EXCERPT TO READ:
______________________________
I don't know. I don't run any published adventures and I am able to use the core "default" rules/game without any influence or knowledge of the Forgotten Realms. It doesn't feel like a default setting to me.
 


Marandahir

Crown-Forester (he/him)
Positivity and negativity are principles of being and nothingness, respectively, that preexist the ethereal and the astral.

Ethereal (physical) and astral (mental) are partial glimpses of being within nothingness.

The stuff of ether differentiates into earth, wind, fire, and water, and other elemental energies. The stuff of aster differentiates into the diverse collective consciousnesses of various cultures.

The material weaves all of these aspects into living creatures, both physical and mental.

The fey is the lifeforce energies of these fateful living beings moving into to the future.

The shadow is the imprint of these lifeforce energies echoing from the past.

Both the celestial astral and the fey ethereal attune moreso with positivity.

Both the fiendish astral and the shadow ethereal attune moreso with negativity.

I love this. Though in my personal understanding, the Shadowfell is more the future while the Feywild is the past, if that makes any sense. What's a castle in the Material may be an ancient forest that predated the castle in the Feywild. While in the Shadowfell, the castle is a crumbling ruin – an image of what it will be once it is long since past. But all three worlds are moving toward a future simultaneously, but echoing off each other.

That is to say, the Shadowfell is a shadow not of today's Material, but of tomorrow's yesterday. It is the fall of the world yet to come; what may yet come to pass, if not prevented. While the Feywild is a yesterday's tomorrow – it is as if the spring of the world never faded and continued onward.


You're completely outside the scope of settings then.

One can run the assumed rules of Planescape without running published adventures.
______________________________
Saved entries

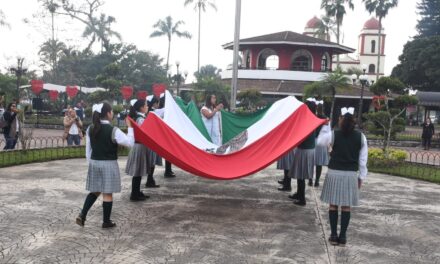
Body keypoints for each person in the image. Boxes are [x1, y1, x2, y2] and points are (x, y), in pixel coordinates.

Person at [76, 102, 134, 228]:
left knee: (95, 190)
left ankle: (83, 214)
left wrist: (90, 163)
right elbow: (130, 143)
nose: (112, 113)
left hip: (95, 162)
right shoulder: (113, 130)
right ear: (108, 113)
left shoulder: (91, 128)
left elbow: (88, 150)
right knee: (107, 193)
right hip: (108, 163)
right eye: (111, 111)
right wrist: (130, 128)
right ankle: (106, 221)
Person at [318, 107, 368, 246]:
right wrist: (361, 177)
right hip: (351, 174)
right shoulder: (361, 137)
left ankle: (333, 235)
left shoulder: (333, 135)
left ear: (340, 119)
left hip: (334, 172)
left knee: (333, 205)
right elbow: (363, 161)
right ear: (354, 121)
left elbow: (319, 142)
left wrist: (326, 129)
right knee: (346, 207)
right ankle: (343, 237)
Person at [125, 99, 157, 202]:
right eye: (146, 105)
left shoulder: (140, 117)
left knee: (138, 171)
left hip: (140, 146)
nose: (147, 107)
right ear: (141, 108)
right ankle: (134, 194)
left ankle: (137, 192)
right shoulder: (140, 119)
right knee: (137, 172)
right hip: (139, 146)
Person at [288, 99, 317, 206]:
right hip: (306, 149)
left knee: (302, 175)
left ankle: (302, 198)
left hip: (305, 149)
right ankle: (299, 194)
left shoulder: (308, 119)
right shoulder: (312, 118)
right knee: (301, 174)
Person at [311, 100, 329, 187]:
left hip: (314, 141)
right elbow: (328, 132)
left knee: (311, 162)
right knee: (319, 163)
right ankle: (317, 181)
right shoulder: (326, 119)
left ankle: (310, 179)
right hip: (322, 142)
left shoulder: (313, 117)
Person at [145, 95, 162, 187]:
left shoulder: (149, 112)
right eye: (157, 103)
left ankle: (150, 179)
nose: (158, 105)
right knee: (151, 162)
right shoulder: (153, 113)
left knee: (151, 162)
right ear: (155, 103)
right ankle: (150, 180)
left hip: (150, 140)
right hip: (152, 140)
______________________________
Please answer these questions using the planes discussion above.
(a) What does the stuff of ether differentiate into?
(b) What is the castle in the Shadowfell?
(c) What can one run without running published adventures?

(a) Earth, wind, fire, and water, and other elemental energies.
(b) A crumbling ruin.
(c) The assumed rules of Planescape.